Written task -> From the entries, return every line where the string "control" shows up.

Collected data
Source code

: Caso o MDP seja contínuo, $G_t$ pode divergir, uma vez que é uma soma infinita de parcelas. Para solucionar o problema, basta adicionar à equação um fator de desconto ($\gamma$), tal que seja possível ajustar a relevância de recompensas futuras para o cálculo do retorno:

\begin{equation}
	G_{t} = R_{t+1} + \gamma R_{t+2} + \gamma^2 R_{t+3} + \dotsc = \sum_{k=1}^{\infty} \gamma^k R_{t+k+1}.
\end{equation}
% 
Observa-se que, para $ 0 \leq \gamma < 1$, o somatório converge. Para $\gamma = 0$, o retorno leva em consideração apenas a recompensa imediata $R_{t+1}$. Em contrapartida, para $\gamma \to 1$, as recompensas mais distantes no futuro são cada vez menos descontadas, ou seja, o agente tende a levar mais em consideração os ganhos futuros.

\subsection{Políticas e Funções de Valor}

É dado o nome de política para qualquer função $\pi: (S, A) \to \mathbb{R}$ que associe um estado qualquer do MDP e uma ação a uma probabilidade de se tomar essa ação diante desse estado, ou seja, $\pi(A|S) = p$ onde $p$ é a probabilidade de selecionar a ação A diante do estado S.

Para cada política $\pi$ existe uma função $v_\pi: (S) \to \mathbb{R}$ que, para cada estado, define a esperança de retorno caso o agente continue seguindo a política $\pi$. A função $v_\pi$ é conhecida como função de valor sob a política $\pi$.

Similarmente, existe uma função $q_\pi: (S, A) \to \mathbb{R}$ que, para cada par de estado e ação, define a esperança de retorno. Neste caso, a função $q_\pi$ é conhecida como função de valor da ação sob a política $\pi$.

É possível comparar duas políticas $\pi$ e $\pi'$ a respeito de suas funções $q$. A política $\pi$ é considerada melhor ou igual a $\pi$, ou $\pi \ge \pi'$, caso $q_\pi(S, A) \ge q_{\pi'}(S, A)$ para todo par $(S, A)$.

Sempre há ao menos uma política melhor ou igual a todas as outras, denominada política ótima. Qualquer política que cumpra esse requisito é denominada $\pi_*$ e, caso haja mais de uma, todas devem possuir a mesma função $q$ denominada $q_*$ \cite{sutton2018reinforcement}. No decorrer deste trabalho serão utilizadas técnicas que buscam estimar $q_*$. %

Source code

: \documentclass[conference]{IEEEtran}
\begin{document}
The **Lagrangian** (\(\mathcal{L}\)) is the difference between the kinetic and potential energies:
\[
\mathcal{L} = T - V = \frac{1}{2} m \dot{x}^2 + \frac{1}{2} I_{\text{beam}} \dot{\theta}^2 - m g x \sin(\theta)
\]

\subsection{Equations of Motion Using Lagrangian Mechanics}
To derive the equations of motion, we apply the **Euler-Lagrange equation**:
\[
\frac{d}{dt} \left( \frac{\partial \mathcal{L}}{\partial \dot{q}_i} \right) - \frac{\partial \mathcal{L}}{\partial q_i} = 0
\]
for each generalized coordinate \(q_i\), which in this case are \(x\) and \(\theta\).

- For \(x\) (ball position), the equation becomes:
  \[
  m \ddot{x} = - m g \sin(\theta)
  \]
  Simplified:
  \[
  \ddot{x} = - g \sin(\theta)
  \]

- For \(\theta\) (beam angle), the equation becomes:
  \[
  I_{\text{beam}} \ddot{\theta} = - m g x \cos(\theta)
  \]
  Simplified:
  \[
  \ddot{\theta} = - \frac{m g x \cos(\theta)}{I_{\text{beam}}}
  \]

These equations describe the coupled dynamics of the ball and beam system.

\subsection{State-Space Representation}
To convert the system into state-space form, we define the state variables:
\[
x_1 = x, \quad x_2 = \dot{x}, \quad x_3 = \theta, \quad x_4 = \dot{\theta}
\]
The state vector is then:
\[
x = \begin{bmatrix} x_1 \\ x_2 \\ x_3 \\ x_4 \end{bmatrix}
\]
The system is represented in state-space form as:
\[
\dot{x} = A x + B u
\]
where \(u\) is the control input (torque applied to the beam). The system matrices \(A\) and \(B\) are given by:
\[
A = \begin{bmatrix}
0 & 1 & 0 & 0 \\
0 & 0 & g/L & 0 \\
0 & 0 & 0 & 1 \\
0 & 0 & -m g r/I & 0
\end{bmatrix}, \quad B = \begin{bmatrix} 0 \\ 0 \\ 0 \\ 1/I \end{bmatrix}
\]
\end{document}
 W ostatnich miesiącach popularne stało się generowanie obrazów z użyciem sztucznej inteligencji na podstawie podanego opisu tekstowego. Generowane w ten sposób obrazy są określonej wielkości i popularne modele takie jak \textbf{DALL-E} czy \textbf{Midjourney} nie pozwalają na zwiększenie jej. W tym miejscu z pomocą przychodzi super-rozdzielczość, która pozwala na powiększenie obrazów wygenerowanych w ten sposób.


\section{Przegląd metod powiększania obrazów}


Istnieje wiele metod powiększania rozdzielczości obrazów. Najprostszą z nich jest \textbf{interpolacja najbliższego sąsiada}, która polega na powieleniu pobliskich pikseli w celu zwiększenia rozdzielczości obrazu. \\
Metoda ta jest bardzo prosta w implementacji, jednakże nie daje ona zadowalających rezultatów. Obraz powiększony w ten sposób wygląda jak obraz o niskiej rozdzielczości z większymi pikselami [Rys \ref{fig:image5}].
* * *
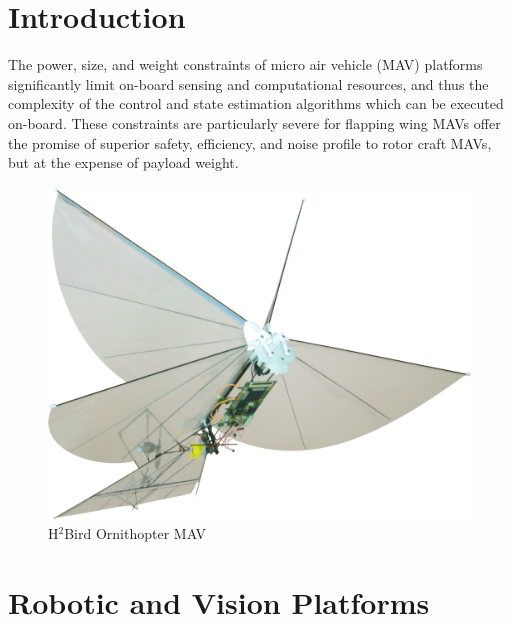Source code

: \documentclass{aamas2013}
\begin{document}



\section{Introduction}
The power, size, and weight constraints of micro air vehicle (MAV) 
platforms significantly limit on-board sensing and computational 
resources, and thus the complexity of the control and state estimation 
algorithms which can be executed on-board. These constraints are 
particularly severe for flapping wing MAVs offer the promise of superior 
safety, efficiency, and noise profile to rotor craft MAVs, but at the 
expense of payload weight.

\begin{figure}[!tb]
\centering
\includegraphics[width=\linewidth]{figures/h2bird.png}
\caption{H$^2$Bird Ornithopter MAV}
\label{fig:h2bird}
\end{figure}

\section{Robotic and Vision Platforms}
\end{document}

Expected answer ->
where \(u\) is the control input (torque applied to the beam). The system matrices \(A\) and \(B\) are given by:
resources, and thus the complexity of the control and state estimation 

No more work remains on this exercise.